You’ve never had delusions of perfection, or you’ve given them up some time ago. Bravo! But what about your perception of perfection in others?
I know that no one believes that others are incapable of mistakes. That’s not the kind of perfection I’m talking about. I’m talking about the kind where one believes that another is lacking in character flaws, is a super star, and/or somehow manages to explain away ongoing, egregious behavior. It’s also the kind of perfection that leads one to believe that someone else is better or more important than they are.
That being said, there’s nothing wrong with giving your loved ones the benefit of the doubt and seeing their best side every day. I’m all for that. But putting someone up on a pedestal means being blind to their shortcomings as well as their needs. For example, if I can’t see the shortcomings of my best friend, then I won’t be positioned to help her when she is open, receptive, or even asking to make a change. If she’s “perfect as she is” then I may not believe that she has any room for growth and may unintentionally discourage that growth. In contrast, believing she is “awesome as she is” allows room for growth.
Another way that the pedestal can be a bad for relationships is that it may be a barrier to real intimacy. For example, if you cannot see or understand the things that I struggle with, we can only communicate on a superficial level. I know that it feels gratifying to vilify your friend’s boyfriend when she complains about him. But when the same pattern emerges repeatedly over time and across the different men that she has dated, reinforcing her belief that it’s always someone else’s fault is not helpful.

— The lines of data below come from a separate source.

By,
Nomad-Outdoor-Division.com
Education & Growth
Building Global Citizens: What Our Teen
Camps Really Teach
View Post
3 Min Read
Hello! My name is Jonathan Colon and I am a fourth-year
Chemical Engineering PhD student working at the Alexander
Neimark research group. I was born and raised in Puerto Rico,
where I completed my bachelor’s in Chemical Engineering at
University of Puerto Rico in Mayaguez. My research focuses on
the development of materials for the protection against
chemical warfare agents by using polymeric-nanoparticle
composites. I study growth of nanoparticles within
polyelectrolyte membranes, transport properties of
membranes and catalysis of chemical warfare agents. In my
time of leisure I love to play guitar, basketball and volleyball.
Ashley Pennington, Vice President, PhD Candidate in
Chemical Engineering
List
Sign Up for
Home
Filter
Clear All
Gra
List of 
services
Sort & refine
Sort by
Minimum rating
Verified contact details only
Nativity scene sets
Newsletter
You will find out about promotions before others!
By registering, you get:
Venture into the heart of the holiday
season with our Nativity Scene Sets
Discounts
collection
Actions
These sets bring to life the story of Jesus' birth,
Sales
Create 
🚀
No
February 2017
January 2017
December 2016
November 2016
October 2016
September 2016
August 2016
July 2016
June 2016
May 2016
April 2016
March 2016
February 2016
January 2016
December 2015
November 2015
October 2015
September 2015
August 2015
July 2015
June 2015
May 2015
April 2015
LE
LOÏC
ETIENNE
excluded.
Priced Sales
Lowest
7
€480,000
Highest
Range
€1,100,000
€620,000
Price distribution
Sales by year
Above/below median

Another example of pedestal behavior is viewing the other through the lens of who you think they are. I once had a friend who frequently said, “You must think that I’m….” even though I assured her repeatedly that I did not think that way. This type of behavior is a barrier to intimacy because she would not see who I really was, but rather she chose to see me only as she wished to see me.
The pedestal may include viewing another as a super-human who can handle and excel at the impossible and who doesn’t need any help or time off. I have seen this pedestal belief result in completely unrealistic expectations of another. For example, a superstar may be expected to take on an unreasonable load at work, home or school, without any help, sympathy or support. Again, this belief fails to see the person for who they truly are and stands in the way of an intimate relationship.
I’m not at all suggesting that we look for or focus on the flaws or limitations of our loved ones. Rather, I’m suggesting that we:
- Stay open, curious, and nonjudgmental to whatever struggles, virtues, vices, and achievements that our loved ones bring to us
- Be supportive without being critical or dismissive
- Listen carefully when they share their true selves
- Avoid giving advice unless asked (unlike this blog, but I assume you’re reading of your own volition)
- View the relationship as a partnership, with both parties having equal standing
If you are lucky enough to have someone who is that special in your life, then do your part to see them for who they are. That super star may not need much, except a sympathetic ear and someone who understands them, flaws and all.